→ **Your objective**: Rewrite the text of all the items below, switching "ALEKS" to "ALEX" wherever it occurs and leaving everything else unchanged. Omit the pictures from your answer.

Extracted data entries:
━━━━━━━━━━━━━━━━━━━━━━━━━━━━━━

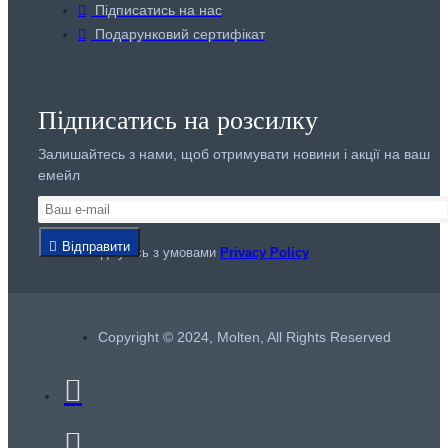
Підписатись на нас
Подарунковий сертифікат
Підписатись на розсилку
Залишайтесь з нами, щоб отримувати новини і акції на ваш
емейл
Відправити
Я погоджуюсь з умовами
Privacy Policy
Copyright © 2024, Molten, All Rights Reserved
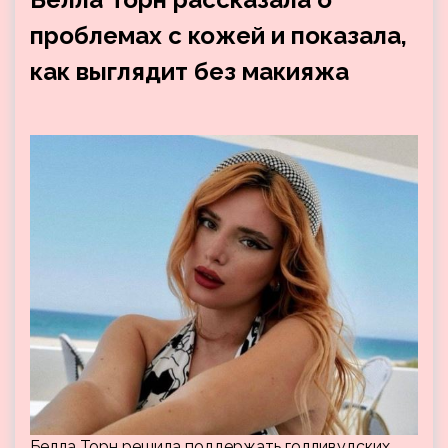
проблемах с кожей и показала,
как выглядит без макияжа
Белла Торн решила поддержать голливудских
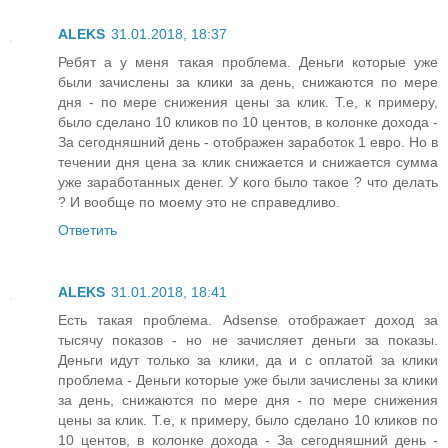
ALEKS
31.01.2018, 18:37
Ребят а у меня такая проблема. Деньги которые уже
были зачислены за клики за день, снижаются по мере
дня - по мере снижения цены за клик. Т.е, к примеру,
было сделано 10 кликов по 10 центов, в колонке дохода -
За сегодняшний день - отображен заработок 1 евро. Но в
течении дня цена за клик снижается и снижается сумма
уже заработанных денег. У кого было такое ? что делать
? И вообще по моему это не справедливо.
Ответить
ALEKS
31.01.2018, 18:41
Есть такая проблема. Adsense отображает доход за
тысячу показов - но не зачисляет деньги за показы.
Деньги идут только за клики, да и с оплатой за клики
проблема - Деньги которые уже были зачислены за клики
за день, снижаются по мере дня - по мере снижения
цены за клик. Т.е, к примеру, было сделано 10 кликов по
10 центов, в колонке дохода - За сегодняшний день -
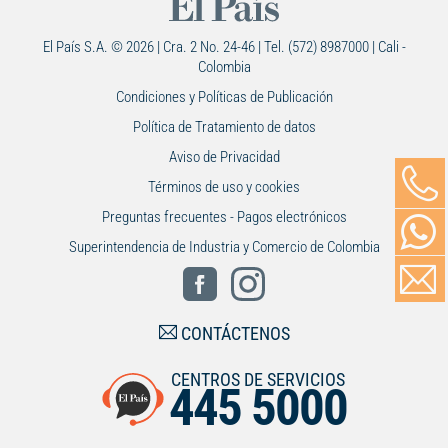
El País S.A. © 2026 | Cra. 2 No. 24-46 | Tel. (572) 8987000 | Cali -
Colombia
Condiciones y Políticas de Publicación
Política de Tratamiento de datos
Aviso de Privacidad
Términos de uso y cookies
Preguntas frecuentes - Pagos electrónicos
Superintendencia de Industria y Comercio de Colombia
CONTÁCTENOS
CENTROS DE SERVICIOS
445 5000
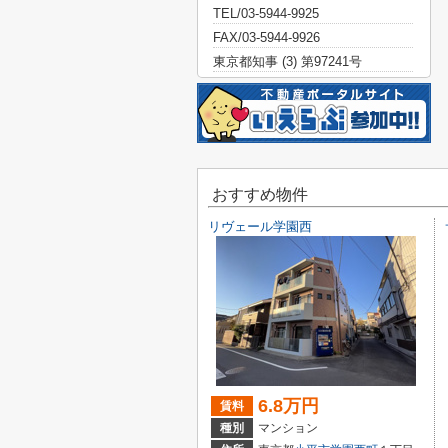
TEL/03-5944-9925
FAX/03-5944-9926
東京都知事 (3) 第97241号
おすすめ物件
リヴェール学園西
6.8万円
賃料
種別
マンション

━━━━━━━━━━━━━━━━━━━━━━━━━━━━━━

→ **Result of this task**:
Підписатись на нас
Подарунковий сертифікат
Підписатись на розсилку
Залишайтесь з нами, щоб отримувати новини і акції на ваш
емейл
Відправити
Я погоджуюсь з умовами
Privacy Policy
Copyright © 2024, Molten, All Rights Reserved
проблемах с кожей и показала,
как выглядит без макияжа
Белла Торн решила поддержать голливудских
ALEX
31.01.2018, 18:37
Ребят а у меня такая проблема. Деньги которые уже
были зачислены за клики за день, снижаются по мере
дня - по мере снижения цены за клик. Т.е, к примеру,
было сделано 10 кликов по 10 центов, в колонке дохода -
За сегодняшний день - отображен заработок 1 евро. Но в
течении дня цена за клик снижается и снижается сумма
уже заработанных денег. У кого было такое ? что делать
? И вообще по моему это не справедливо.
Ответить
ALEX
31.01.2018, 18:41
Есть такая проблема. Adsense отображает доход за
тысячу показов - но не зачисляет деньги за показы.
Деньги идут только за клики, да и с оплатой за клики
проблема - Деньги которые уже были зачислены за клики
за день, снижаются по мере дня - по мере снижения
цены за клик. Т.е, к примеру, было сделано 10 кликов по
10 центов, в колонке дохода - За сегодняшний день -
El País S.A. © 2026 | Cra. 2 No. 24-46 | Tel. (572) 8987000 | Cali -
Colombia
Condiciones y Políticas de Publicación
Política de Tratamiento de datos
Aviso de Privacidad
Términos de uso y cookies
Preguntas frecuentes - Pagos electrónicos
Superintendencia de Industria y Comercio de Colombia
CONTÁCTENOS
CENTROS DE SERVICIOS
445 5000
TEL/03-5944-9925
FAX/03-5944-9926
東京都知事 (3) 第97241号
おすすめ物件
リヴェール学園西
6.8万円
賃料
種別
マンション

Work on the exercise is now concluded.